Blanca Velasquez, 31, was sloshing ankle-deep up and down flooded San Francisco Street in the small Northern California farming town of Maxwell on Saturday afternoon with an iPhone pressed to her ear, trying to find a clear signal to reach worried friends and relatives.
She, like many neighbors, was awakened in the early morning hours by sheriff’s deputies banging on the front door and yelling, “It’s flooding! Get out! Get out!”
“We all threw on some clothes and galoshes and headed to the door,” Velasquez continued. “When I stepped outside and took a look around, the streets were rivers.”
Water was still a foot high in Maxwell, a small rural town in Northern California’s Colusa County, on Saturday morning. Crews had to evacuate 100 people in the town about 2 a.m. because of flooding, some by boat.

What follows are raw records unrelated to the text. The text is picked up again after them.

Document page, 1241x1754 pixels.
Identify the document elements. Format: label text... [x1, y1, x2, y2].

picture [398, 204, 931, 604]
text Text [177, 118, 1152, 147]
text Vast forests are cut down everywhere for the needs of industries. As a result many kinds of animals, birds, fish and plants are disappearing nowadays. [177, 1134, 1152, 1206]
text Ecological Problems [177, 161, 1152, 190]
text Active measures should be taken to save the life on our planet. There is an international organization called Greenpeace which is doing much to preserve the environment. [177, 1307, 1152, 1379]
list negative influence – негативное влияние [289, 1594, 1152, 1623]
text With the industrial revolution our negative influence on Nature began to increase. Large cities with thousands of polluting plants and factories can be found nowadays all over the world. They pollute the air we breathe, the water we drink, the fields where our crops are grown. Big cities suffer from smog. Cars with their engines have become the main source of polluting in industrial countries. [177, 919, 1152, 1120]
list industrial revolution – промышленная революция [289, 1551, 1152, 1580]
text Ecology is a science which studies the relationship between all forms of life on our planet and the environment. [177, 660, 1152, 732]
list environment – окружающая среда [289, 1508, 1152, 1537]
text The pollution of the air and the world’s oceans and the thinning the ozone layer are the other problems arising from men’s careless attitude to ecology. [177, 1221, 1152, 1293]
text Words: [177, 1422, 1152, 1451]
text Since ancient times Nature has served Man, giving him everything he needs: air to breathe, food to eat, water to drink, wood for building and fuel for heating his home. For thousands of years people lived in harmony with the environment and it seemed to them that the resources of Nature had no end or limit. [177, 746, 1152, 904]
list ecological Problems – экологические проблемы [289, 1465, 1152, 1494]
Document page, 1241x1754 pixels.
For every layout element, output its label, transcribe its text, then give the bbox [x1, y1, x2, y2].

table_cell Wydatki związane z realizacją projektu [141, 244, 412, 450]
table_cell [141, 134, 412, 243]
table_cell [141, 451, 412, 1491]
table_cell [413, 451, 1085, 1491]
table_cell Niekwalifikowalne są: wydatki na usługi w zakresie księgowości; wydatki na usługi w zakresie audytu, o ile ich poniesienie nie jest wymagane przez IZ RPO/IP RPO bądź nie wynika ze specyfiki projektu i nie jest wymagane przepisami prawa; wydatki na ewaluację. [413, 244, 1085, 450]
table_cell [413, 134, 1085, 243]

“At least 50 older wood-framed and stucco homes took in water,” said Jim Saso, assistant sheriff of Colusa County. There were no reported injuries.
As debris-laden water the color of chocolate milk rushed past Bill Barrett’s driveway, he nodded toward a row of hills in the distance and said, “The runoff of heavy rains slid down those hills last night and turned this place into a bathtub.”
The trouble started at about 4 a.m. Saturday when Barrett, a retired firefighter, was awakened by a report issued on the emergency radio scanner by his bedside, about law enforcement assisting a neighbor out of his home.
“I jumped out of bed to help,” said Barrett, 80, a 47-year resident of this small agricultural community.
Shaking his head, he added, “There have been floods in this town before. But nothing like this one.”
Velasquez said she and her three siblings jumped in their pickups “and drove off in the dark searching for dry ground.”
A block away, she said, “one lady was floating down Orange Street in a boat.”